Capacity utilization rates for silicon wafers fell to 57% in 2022 from 78% in 2019, the report said, while adding that production of lithium-ion batteries was 1.9 times the volume of domestically installed batteries in 2022 and that similar problems are also now being seen in the industrial sector as a whole.
The report said inventory levels -- the amount of goods that have yet to exit the factory gates -- are also sky-high.
U.S.-based economist Cheng Xiaonong agreed.
"There is no industry in China that doesn't have overcapacity," Cheng said. "The problem is that the production capacity structure in China has been based from the start on the concept of China as the 'workshop of the world.'"
"The problem is that this dream is now shattered," he said.
Cheng said he doesn't believe that ongoing tensions with the international community are actually caused by this issue, however. He believes foreign governments are using trade as a way to contain and curb a newly aggressive China, which they see as a threat to global peace and stability. Blinken, for example, took issue with China's export of materials to Russia that could aid its war effort in Ukraine.
"The trade war isn't caused by overcapacity; rather, there is a trade war because China threatens the peace and security of every country," Cheng said. "The trade war is a means for other countries to sanction China."
Antidote to overcapacity
Economists in China and overseas believe that the antidote to overcapacity in China is to stimulate domestic demand. But is this even possible?
Cheng doesn't think so, citing recent figures that show that, in 2021, more than 42% of the population was getting by on less than 1,090 yuan, or US$150, a month, while another 41% makes somewhere between that figure and 3,000 yuan, or US$415, a month.
"When 84% of the population has a per capita income of less than 3,000 [yuan] a month, it's not easy to stimulate consumption," he said. "Meanwhile, the Chinese government isn't using the money it has to improve people's lives — it's investing in military expansion and preparation for war."
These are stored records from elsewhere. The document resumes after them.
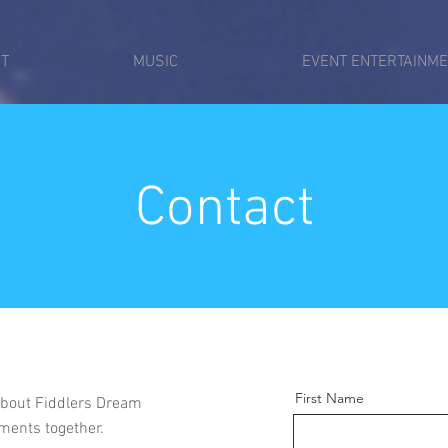
T
MUSIC
EVENT ENTERTAINM
Contact
First Name
 about Fiddlers Dream
ments together.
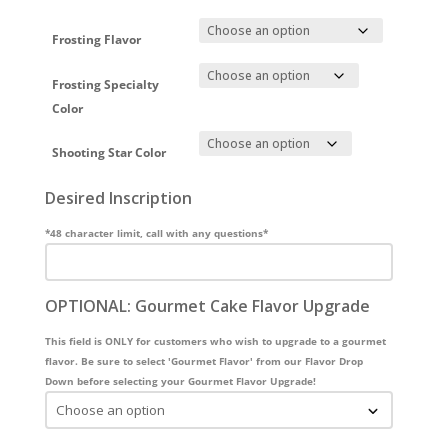
Frosting Flavor
Frosting Specialty
Color
Shooting Star Color
Desired Inscription
*48 character limit, call with any questions*
OPTIONAL: Gourmet Cake Flavor Upgrade
This field is ONLY for customers who wish to upgrade to a gourmet
flavor. Be sure to select 'Gourmet Flavor' from our Flavor Drop
Down before selecting your Gourmet Flavor Upgrade!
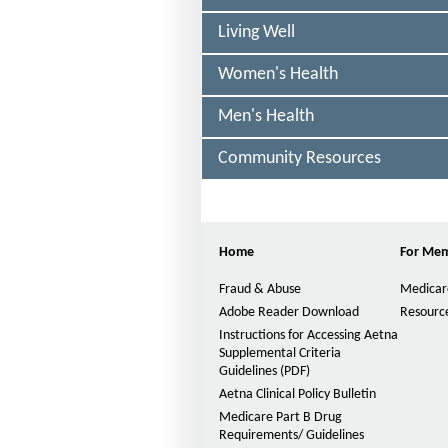
a
Living Well
l
t
Women's Health
h
Men's Health
o
f
Community Resources
i
c
Home
For Me
h
Fraud & Abuse
Medicar
i
Adobe Reader Download
Resource
g
Instructions for Accessing Aetna
Supplemental Criteria
a
Guidelines (PDF)
P
n
D
Aetna Clinical Policy Bulletin
F
Medicare Part B Drug
-
O
Requirements/ Guidelines
p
U.S.-based current affairs commentator Zheng Xuguang believes that the Xi Jinping administration will be forced back into the old economic model, importing raw materials in huge quantities from overseas, and exporting the finished products.
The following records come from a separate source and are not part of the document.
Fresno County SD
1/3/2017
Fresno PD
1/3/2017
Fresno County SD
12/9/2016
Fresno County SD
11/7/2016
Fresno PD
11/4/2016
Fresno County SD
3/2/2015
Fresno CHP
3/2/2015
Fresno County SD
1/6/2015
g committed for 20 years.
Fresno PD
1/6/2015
"This coastal development strategy has driven growth in the central and western regions, in a pattern that still hasn't changed to this day," he said.
And that means China is likely to keep on trying to export all of those excess goods for the time being, according to Xie Tian.
"The Chinese Communist Party doesn't want unemployment to rise, so it doesn't want to reduce production capacity," he said. "When the domestic Chinese market can't absorb [the excess goods], it is forced to export them and to subsidize it further."
"That means manufacturers in other countries can't compete."